Assume Coulomb gauge so that
$$\nabla \cdot \mathbf{A}=0.\tag{1}$$
The scalar potential ##\phi## is described by Poisson's equation
$$\nabla^2 \phi = -\frac{\rho}{\varepsilon_0}\tag{2}$$
which has the instantaneous general solution given by
$$\phi(\mathbf{r},t)=\frac{1}{4\pi\varepsilon_0}\int \frac{\rho(\mathbf{r}',t)}{|\mathbf{r}-\mathbf{r}'|}d^3r'.\tag{3}$$
In Coulomb gauge the vector potential ##\mathbf{A}## is given by
$$\nabla^2\mathbf{A}-\frac{1}{c^2}\frac{\partial^2\mathbf{A}}{\partial t^2}=-\mu_0\mathbf{J}+\frac{1}{c^2}\nabla\frac{\partial\phi}{\partial t}.\tag{4}$$
We decompose the vector potential ##\mathbf{A}## into its transverse and longitudinal components
$$\mathbf{A}=\mathbf{A}_\perp+\mathbf{A}_\parallel.\tag{5}$$
We define the transverse current density ##\mathbf{J}_\perp## by subtracting off the longitudinal component ##\nabla \partial \phi/\partial t## from the total current density ##\mathbf{J}## to obtain
$$\mathbf{J}_\perp=\mathbf{J}-\varepsilon_0 \nabla \frac{\partial \phi}{\partial t}.\tag{6}$$
Therefore the transverse component of the vector potential ##\mathbf{A}_\perp## obeys the wave equation
$$\nabla^2\mathbf{A}_\perp-\frac{1}{c^2}\frac{\partial^2\mathbf{A}_\perp}{\partial t^2}=-\mu_0\mathbf{J}_\perp\tag{7}$$
which has the retarded general solution
$$\mathbf{A}_\perp=\frac{\mu_0}{4\pi}\int \frac{\mathbf{J}_\perp(\mathbf{r}',t_r)}{|\mathbf{r}-\mathbf{r}'|}d^3r'\tag{8}$$
where
$$t_r=t-\frac{\mathbf{r}-\mathbf{r}'}{c}.\tag{9}$$
The longitudinal component of the vector potential ##\mathbf{A}_\parallel## obeys the Poisson equation
$$\nabla^2 \mathbf{A}_\parallel=-\frac{1}{c^2} \nabla \frac{\partial \phi}{\partial t}\tag{10}$$
which has the instantaneous general solution
$$\mathbf{A}_\parallel=\frac{1}{4\pi c^2}\int \frac{\nabla'(\partial\phi/\partial t)}{|\mathbf{r}-\mathbf{r}'|}d^3r'.\tag{11}$$
Point charge at the origin connected to a wire
Let us consider a time-dependent point charge ##q(t)## located at the origin, which is connected to a wire that carries current to or from the charge.

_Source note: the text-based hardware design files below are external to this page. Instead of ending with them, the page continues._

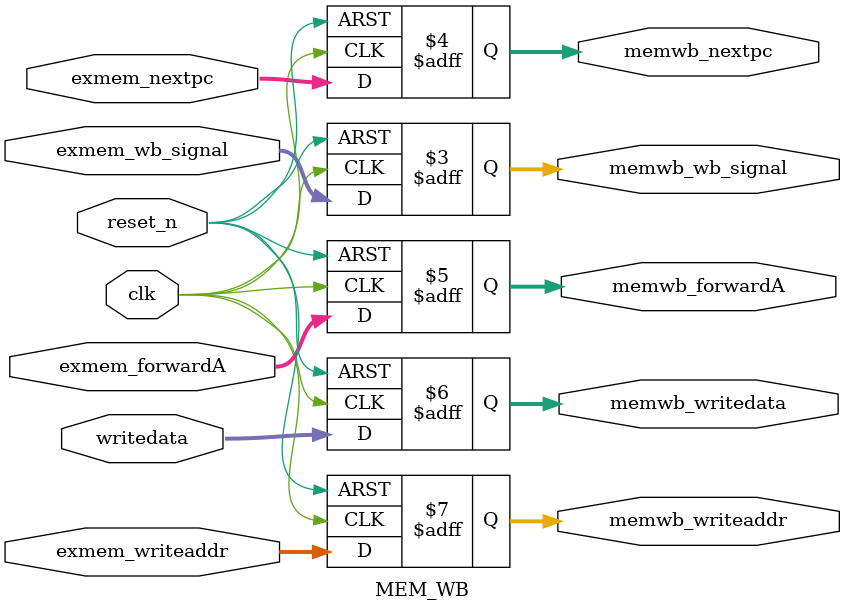
<source format=v>
module MEM_WB (clk, reset_n, writedata, exmem_wb_signal, exmem_nextpc, exmem_forwardA, exmem_writeaddr, memwb_wb_signal, memwb_nextpc, memwb_forwardA, memwb_writedata, memwb_writeaddr);
    input clk;
    input reset_n;
    input [15:0] writedata;
    input [5:0] exmem_wb_signal;//{MemtoReg, Regwrite, WWD, HLT, numinst_cond}
    input [15:0] exmem_nextpc;
    input [15:0] exmem_forwardA;
    input [1:0] exmem_writeaddr;

    output reg [5:0] memwb_wb_signal;//{MemtoReg, Regwrite, WWD, HLT, numinst_cond}
    output reg [15:0] memwb_nextpc;
    output reg [15:0] memwb_forwardA;
    output reg [15:0] memwb_writedata;
    output reg [1:0] memwb_writeaddr;

    always @(posedge clk or negedge reset_n) begin
        if(!reset_n) begin
            memwb_wb_signal <= 0;
            memwb_nextpc <= 0;
            memwb_forwardA <= 0;
            memwb_writedata <= 0;
            memwb_writeaddr <= 0;
        end
        else begin
            memwb_wb_signal <= exmem_wb_signal;
            memwb_nextpc <= exmem_nextpc;
            memwb_forwardA <= exmem_forwardA;
            memwb_writedata <= writedata;
            memwb_writeaddr <= exmem_writeaddr;
        end
    end
endmodule
</source>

At any point from the origin the radial electric field ##\mathbf{E}_\parallel## is given by
$$\mathbf{E}_\parallel=-\nabla \phi - \frac{\partial \mathbf{A}_\parallel}{\partial t}\tag{12}.$$
We have
$$
\begin{eqnarray}
\phi(\mathbf{r},t)&=&\frac{1}{4\pi\varepsilon_0}\frac{q(t)}{r},\tag{13}\\
-\nabla \phi&=&\frac{1}{4\pi\varepsilon_0}\frac{q(t)}{r^2}\hat{\mathbf{r}},\tag{14}\\
\frac{\partial\phi}{\partial t}(\mathbf{r}',t)&=&\frac{1}{4\pi\varepsilon_0}\frac{\dot{q}(t)}{r'},\tag{15}\\
\nabla'\frac{\partial \phi}{\partial t}(\mathbf{r}',t)&=&-\frac{1}{4\pi\varepsilon_0}\frac{\dot{q}(t)}{r'^2}\hat{\mathbf{r}}'.\tag{16}
\end{eqnarray}
$$
Substituting eqn.##(16)## into eqn.##(11)## and using the standard Poisson integral of a radial gradient we obtain
$$
\begin{eqnarray}
\mathbf{A}_\parallel(\mathbf{r},t)&=&\frac{1}{4\pi\varepsilon_0}\frac{\dot{q}(t)}{c^2 r}\hat{\mathbf{r}},\tag{17}\\
-\frac{\partial \mathbf{A}_\parallel}{\partial t}&=&-\frac{1}{4\pi\varepsilon_0}\frac{\ddot{q}(t)}{c^2 r}\hat{\mathbf{r}}.\tag{18}
\end{eqnarray}
$$
Therefore by substituting eqn.##(14)## and eqn.##(18)## into eqn.##(12)## we find that the radial electric field ##\mathbf{E}_\parallel## is given by
$$\mathbf{E}_\parallel=\frac{1}{4\pi\varepsilon_0}\left(\frac{q(t)}{r^2}-\frac{\ddot{q}(t)}{c^2r}\right)\hat{\mathbf{r}}.\tag{19}$$
Does eqn.##(19)## violate causality since it is an instantaneous expression?